PZU SA, Poland's largest insurer, started an initial public offering that may top USD 2.7 billion in the country's biggest sale on record, according to Andrzej KLESYK, CEO, PZU quoted by BLOOMBERG.
PZU will take orders for the offering starting April 20 and plans to begin trading around May 14, according to a prospectus published on its Web site. The Polish government and Dutch investor EUREKO BV, selling a 30% stake, will announce the maximum price for individual investors the final price on April 29, when they complete the book-building.
"This is likely to be the biggest IPO ever in Poland," CEO Andrzej KLESYK told reporters, without giving specific figures. The company will have 555 meetings with institutional investors in the next two weeks, he said.
The IPO is part of the government's plan to raise a record USD10 billion from the sale of state assets this year to help finance the widening budget deficit. Poland also wants to sell stakes in its biggest energy, chemical and phone companies, as well as the Warsaw Stock Exchange. Warsaw-based PZU, which has 16 million customers or about half of adult Poles, controls 37 percent of the property insurance market. Its record net profit last year accounted for 97 percent of combined profit of all Polish insurers.

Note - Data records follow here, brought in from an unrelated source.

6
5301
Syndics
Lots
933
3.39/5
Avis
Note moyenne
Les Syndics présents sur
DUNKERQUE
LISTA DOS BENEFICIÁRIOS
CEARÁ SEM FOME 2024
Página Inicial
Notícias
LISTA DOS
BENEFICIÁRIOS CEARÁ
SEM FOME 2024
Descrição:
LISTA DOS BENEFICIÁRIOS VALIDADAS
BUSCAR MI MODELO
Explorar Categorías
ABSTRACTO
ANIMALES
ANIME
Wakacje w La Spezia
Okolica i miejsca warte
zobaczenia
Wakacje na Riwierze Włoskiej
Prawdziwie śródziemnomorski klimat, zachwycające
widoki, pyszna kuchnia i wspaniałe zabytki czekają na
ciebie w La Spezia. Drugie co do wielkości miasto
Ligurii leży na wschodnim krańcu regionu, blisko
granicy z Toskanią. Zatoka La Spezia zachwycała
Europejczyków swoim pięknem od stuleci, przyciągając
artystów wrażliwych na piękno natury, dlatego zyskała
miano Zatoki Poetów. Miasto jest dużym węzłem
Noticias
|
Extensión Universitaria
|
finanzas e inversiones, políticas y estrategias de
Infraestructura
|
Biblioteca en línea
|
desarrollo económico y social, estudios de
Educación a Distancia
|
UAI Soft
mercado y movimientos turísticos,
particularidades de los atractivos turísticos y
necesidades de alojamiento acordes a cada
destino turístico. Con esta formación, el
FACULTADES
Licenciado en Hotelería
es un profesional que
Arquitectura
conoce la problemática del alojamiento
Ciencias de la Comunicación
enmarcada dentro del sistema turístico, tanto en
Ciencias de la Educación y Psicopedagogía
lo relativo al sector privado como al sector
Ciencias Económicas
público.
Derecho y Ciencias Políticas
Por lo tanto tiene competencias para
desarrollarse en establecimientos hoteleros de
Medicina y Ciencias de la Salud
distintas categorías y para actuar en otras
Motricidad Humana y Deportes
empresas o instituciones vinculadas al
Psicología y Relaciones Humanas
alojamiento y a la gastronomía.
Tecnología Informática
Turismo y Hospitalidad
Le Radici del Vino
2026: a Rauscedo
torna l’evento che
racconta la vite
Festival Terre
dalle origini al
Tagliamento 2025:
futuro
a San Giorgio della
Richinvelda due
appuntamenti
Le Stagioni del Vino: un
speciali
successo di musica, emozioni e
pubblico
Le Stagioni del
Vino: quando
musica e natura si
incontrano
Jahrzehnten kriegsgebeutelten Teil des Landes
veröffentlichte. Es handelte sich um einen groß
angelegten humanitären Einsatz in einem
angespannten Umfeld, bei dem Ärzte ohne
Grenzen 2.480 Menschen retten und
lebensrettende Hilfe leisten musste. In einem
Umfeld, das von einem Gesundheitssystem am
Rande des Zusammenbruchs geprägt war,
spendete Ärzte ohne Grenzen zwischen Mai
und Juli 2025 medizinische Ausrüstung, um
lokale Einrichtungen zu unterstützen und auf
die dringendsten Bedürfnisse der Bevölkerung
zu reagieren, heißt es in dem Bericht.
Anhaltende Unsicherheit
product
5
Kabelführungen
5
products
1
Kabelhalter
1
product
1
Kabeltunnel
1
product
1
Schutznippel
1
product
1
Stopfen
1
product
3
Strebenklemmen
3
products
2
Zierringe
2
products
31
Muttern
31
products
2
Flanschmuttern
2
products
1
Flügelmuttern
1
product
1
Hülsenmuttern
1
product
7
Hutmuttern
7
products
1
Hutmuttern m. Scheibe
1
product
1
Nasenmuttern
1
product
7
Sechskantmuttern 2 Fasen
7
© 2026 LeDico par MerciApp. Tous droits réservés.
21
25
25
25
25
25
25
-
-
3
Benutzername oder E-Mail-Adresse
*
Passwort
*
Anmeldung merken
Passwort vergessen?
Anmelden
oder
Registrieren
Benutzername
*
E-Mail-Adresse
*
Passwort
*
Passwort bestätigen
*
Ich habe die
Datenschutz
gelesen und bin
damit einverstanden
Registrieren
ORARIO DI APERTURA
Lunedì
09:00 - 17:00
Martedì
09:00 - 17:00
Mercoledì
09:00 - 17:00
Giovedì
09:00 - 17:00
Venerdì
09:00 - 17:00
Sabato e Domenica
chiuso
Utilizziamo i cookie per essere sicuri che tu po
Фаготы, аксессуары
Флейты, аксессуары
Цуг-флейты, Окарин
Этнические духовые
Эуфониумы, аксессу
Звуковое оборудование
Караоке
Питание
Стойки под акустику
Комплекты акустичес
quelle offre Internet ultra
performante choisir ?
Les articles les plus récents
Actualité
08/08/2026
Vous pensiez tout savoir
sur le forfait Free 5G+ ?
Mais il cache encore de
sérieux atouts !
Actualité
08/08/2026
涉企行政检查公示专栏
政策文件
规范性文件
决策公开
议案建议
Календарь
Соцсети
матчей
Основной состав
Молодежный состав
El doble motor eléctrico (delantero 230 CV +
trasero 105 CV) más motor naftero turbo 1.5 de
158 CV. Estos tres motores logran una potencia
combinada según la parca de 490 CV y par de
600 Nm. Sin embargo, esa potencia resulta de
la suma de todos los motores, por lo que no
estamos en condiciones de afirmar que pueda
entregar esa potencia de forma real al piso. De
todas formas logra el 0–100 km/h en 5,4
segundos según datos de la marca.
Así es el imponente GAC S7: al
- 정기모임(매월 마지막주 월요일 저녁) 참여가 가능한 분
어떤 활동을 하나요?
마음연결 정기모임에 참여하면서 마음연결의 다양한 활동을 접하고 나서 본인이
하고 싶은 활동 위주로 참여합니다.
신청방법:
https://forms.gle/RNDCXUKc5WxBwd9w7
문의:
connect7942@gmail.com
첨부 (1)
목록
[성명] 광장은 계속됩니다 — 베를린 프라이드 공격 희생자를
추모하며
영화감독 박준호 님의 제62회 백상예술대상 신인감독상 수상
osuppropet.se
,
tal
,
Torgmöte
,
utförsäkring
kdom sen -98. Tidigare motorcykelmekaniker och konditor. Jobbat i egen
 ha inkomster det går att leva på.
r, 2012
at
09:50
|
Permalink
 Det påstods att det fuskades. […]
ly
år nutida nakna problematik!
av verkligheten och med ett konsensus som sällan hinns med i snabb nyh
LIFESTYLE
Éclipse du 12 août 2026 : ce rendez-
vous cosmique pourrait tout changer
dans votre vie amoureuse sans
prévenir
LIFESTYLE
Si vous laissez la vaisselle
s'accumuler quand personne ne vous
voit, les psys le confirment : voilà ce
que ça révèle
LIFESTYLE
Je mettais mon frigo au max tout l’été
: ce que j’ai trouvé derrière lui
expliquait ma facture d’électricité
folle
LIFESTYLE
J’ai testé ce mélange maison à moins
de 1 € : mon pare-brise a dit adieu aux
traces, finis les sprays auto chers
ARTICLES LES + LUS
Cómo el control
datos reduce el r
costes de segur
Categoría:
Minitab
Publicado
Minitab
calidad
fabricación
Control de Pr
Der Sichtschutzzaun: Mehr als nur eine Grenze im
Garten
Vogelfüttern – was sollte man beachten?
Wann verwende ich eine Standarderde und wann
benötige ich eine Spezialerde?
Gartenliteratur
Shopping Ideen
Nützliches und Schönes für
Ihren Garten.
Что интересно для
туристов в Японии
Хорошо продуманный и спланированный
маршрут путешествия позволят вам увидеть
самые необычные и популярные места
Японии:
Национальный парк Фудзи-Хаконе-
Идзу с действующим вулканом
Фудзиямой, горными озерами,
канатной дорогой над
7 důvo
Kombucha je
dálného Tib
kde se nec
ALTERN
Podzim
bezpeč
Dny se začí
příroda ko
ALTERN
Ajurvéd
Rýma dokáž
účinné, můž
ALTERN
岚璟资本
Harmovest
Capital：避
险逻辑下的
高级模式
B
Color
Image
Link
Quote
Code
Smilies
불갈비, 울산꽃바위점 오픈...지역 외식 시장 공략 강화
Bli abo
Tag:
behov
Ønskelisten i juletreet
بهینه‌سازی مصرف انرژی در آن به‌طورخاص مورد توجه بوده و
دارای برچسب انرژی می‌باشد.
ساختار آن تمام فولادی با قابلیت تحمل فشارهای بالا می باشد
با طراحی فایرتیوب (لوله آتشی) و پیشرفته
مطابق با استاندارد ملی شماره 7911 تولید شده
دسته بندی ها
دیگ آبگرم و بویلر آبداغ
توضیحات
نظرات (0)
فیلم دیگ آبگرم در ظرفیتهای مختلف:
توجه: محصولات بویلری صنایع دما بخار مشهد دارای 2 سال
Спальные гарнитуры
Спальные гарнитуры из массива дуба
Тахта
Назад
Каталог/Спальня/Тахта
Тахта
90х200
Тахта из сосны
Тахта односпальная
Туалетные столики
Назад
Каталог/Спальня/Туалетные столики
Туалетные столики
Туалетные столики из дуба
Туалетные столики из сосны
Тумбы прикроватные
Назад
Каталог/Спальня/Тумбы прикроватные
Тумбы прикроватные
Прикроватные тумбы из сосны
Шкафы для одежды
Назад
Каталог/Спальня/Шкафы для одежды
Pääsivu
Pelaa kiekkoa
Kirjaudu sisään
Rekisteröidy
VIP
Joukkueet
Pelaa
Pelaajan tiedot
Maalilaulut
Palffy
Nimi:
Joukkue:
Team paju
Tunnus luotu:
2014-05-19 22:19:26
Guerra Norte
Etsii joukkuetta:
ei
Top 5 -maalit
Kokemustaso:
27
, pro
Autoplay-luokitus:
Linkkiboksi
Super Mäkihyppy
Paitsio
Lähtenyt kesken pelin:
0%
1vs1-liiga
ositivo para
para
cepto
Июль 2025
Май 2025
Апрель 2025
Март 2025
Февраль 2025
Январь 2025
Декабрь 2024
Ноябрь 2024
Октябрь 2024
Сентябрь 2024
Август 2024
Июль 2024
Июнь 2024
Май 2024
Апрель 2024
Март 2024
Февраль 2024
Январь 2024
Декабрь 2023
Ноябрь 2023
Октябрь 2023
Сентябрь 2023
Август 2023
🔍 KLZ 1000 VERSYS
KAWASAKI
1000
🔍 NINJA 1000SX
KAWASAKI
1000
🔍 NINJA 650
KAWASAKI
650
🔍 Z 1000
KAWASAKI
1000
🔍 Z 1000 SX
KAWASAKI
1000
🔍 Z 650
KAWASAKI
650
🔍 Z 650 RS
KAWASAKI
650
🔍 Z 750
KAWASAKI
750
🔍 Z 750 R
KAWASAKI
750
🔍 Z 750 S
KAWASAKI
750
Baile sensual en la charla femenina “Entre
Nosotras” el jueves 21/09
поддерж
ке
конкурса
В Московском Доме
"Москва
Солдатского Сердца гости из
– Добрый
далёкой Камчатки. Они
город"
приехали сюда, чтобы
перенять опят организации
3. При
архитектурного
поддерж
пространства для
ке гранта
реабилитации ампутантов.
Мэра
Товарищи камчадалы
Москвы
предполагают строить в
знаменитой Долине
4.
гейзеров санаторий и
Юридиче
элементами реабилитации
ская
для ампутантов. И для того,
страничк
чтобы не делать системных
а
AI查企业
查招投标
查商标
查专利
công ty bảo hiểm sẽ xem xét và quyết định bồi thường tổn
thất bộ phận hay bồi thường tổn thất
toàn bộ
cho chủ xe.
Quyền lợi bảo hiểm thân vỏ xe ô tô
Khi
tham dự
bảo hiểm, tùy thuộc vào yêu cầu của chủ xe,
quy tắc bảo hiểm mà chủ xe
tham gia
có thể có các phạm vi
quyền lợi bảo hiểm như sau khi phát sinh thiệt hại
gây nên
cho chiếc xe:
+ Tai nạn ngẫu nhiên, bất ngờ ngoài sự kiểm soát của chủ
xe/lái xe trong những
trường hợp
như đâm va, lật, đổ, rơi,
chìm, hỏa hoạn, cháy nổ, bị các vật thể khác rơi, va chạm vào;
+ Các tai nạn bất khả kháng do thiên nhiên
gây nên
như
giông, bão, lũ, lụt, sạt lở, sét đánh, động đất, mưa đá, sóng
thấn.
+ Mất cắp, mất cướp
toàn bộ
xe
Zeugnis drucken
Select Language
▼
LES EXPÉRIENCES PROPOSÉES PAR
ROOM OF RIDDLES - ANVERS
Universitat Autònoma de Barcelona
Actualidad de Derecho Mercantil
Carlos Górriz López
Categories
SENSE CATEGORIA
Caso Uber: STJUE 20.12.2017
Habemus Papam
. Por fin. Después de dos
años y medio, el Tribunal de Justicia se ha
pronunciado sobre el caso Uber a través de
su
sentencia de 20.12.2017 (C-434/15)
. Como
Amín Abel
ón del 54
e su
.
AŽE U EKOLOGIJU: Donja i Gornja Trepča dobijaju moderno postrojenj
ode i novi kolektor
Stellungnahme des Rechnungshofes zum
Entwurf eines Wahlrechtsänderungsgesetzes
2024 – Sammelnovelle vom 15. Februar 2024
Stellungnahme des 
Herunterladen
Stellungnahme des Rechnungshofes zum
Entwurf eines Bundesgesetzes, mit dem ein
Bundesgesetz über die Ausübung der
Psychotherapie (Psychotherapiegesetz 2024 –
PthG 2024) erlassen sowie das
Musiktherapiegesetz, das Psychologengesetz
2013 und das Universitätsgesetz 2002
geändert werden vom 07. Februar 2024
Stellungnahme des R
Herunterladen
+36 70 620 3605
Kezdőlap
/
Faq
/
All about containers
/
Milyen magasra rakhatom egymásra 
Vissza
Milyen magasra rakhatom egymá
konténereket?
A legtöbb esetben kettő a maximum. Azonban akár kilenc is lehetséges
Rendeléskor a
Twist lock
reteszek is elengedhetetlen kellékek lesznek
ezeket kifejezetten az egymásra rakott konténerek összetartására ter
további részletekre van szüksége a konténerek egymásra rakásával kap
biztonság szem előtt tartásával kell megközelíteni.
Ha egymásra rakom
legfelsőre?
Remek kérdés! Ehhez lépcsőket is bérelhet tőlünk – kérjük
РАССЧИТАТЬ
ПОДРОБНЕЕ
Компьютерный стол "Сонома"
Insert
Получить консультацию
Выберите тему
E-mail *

PZU plans to pay out 25 percent to 45 percent of annual consolidated profit as dividends, according to the prospectus. It also plans to pay an additional USD 326 million zloty as a dividend from 2009 earnings.
Poland and EUREKO set the minimum value for the entire company at USD 8.6 billion, or approximately USD 100 a share, in an October agreement that resolved an eight-year dispute over PZU's ownership and opened the door to an IPO. The insurer's two biggest owners earlier said they planned to sell at least 22 percent, valuing the holding at USD 1.9 billion.